Extracted data
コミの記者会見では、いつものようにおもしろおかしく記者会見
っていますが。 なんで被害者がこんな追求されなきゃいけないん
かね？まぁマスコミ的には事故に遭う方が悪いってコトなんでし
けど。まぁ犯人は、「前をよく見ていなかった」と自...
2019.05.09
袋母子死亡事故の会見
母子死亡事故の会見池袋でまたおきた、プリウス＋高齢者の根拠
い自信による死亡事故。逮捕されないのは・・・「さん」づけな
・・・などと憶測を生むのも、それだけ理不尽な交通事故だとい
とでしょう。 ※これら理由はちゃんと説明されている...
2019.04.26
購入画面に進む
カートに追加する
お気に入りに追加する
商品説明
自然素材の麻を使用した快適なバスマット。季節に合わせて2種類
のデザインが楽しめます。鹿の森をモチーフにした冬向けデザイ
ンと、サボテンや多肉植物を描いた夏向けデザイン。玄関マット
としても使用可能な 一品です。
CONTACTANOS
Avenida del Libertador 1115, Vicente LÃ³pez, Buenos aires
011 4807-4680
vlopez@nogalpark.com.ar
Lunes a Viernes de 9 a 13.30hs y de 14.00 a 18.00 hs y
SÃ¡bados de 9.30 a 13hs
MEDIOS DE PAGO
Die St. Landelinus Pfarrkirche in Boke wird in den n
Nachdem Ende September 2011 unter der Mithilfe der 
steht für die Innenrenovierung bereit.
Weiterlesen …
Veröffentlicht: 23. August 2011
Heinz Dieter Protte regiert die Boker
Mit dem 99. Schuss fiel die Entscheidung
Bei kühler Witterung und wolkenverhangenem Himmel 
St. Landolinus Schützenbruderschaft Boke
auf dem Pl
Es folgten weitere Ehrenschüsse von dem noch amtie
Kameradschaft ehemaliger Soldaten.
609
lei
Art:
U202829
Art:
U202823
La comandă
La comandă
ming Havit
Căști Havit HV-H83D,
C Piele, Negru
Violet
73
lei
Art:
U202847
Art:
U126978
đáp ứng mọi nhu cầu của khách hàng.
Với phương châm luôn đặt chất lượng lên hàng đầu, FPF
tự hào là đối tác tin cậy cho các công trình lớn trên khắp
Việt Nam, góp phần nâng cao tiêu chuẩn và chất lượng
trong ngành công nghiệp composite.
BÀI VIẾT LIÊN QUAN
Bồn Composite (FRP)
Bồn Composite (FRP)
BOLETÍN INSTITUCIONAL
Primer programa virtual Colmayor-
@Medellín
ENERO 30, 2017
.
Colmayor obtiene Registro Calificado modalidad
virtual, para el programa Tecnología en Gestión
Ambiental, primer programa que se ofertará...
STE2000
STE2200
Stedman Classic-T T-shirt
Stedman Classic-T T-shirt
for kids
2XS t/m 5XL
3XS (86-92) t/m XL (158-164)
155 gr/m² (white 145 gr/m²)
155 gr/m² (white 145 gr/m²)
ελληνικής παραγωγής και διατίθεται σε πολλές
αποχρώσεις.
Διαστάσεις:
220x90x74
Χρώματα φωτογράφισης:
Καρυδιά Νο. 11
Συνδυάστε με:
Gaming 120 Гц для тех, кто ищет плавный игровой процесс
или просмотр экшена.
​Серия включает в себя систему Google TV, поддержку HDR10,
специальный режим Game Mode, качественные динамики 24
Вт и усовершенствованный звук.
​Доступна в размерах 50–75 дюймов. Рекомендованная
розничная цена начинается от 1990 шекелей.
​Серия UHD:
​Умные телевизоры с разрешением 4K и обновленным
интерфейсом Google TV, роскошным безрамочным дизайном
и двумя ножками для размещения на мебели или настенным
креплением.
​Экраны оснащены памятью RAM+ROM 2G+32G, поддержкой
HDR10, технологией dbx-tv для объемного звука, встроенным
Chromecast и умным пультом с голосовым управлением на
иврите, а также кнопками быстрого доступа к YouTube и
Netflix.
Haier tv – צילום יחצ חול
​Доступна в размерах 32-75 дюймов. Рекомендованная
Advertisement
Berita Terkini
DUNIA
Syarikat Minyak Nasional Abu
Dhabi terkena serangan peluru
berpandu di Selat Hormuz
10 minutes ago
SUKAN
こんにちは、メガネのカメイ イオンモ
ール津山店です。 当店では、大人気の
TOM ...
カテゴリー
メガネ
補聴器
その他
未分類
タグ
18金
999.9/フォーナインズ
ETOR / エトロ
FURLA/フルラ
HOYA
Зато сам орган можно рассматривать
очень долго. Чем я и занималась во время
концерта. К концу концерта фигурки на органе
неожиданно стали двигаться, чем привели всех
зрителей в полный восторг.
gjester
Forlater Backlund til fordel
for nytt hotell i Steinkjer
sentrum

What the task asks
In the listing above, find the line with "Berita Terkini" and the line with "неожиданно стали двигаться, чем привели всех"; output exactly those lines and all lines between them.

Response area
Berita Terkini
DUNIA
Syarikat Minyak Nasional Abu
Dhabi terkena serangan peluru
berpandu di Selat Hormuz
10 minutes ago
SUKAN
こんにちは、メガネのカメイ イオンモ
ール津山店です。 当店では、大人気の
TOM ...
カテゴリー
メガネ
補聴器
その他
未分類
タグ
18金
999.9/フォーナインズ
ETOR / エトロ
FURLA/フルラ
HOYA
Зато сам орган можно рассматривать
очень долго. Чем я и занималась во время
концерта. К концу концерта фигурки на органе
неожиданно стали двигаться, чем привели всех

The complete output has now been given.